Though he is only 21 years old and has much to learn, Porzingis is already a superstar. The Lakers will need superstars for the "great organization" to stay so with future championships.

They could also use real trendsetters.

In his second season, Porzingis is averaging 20.0 points per game while shooting 38.3 percent from the three-point line and blocking 1.9 shots.
In his second season, Porzingis is averaging 20.0 points per game while shooting 38.3 percent from the three-point line and blocking 1.9 shots.FREDERIC J. BROWN/Getty Images

And along those lines, though it may be downright blasphemous to state, the Lakers are better off having Walton around than Jackson. One is new; the other is old.

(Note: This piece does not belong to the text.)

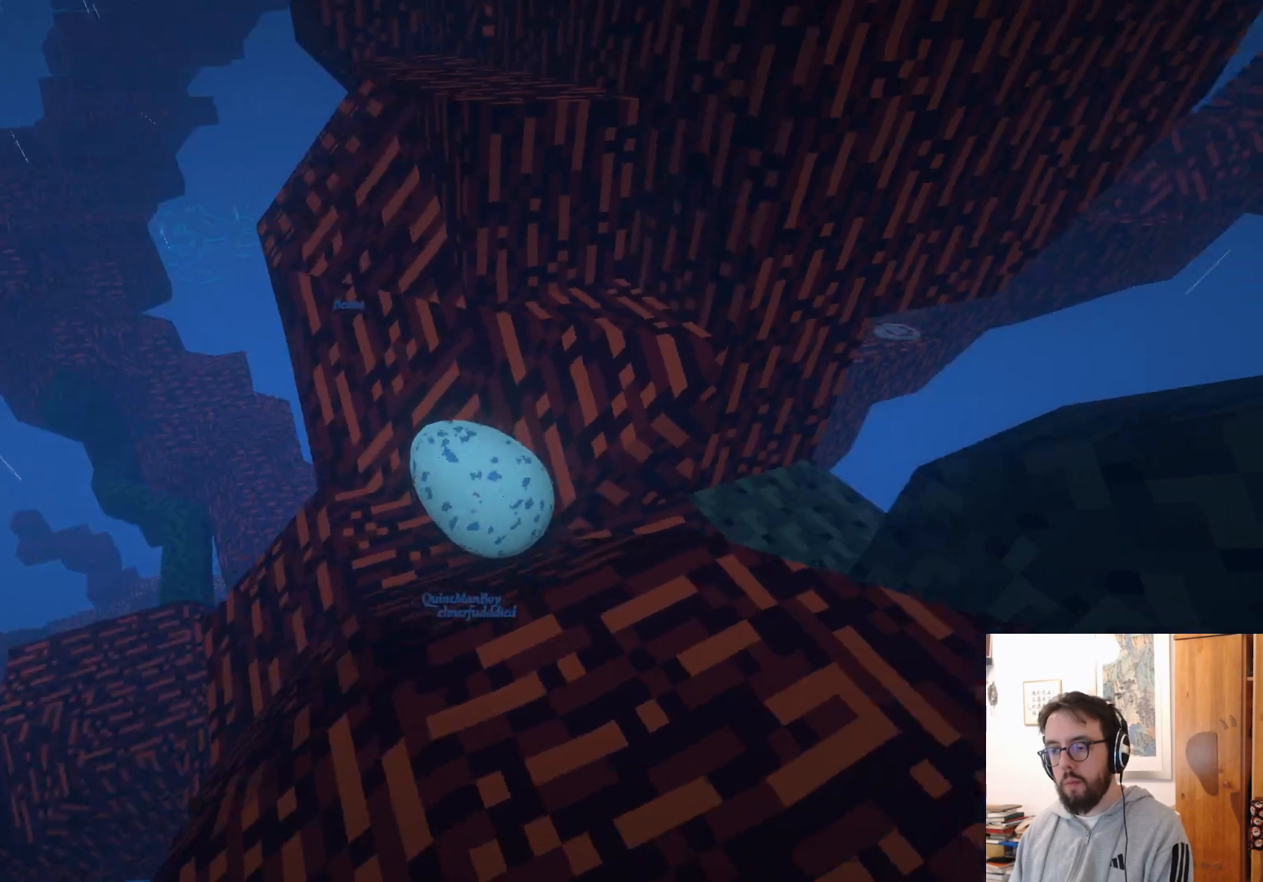
{"buttons": [], "left_stick": "up", "right_stick": "center", "events": [[67, "left_stick", "down-right"], [67, "right_stick", "center"], [250, "left_stick", "right"], [400, "left_stick", "up"]]}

The reality is the Lakers' young players get more out of connecting with a Jackson disciple who vibes with them than they would having Jackson himself around as an overseer.

Walton's system is basically a reenactment of what worked when he was an assistant coach for the forward-thinking Golden State Warriors, representing the game's direction today. It's very good to be a quality copycat.

It's even better to be ahead of the game.

Had they understood a year-and-a-half ago that Porzingis would find his unique place in the modern game, the Lakers would've set their own trend right there instead of watching it happen in front of them.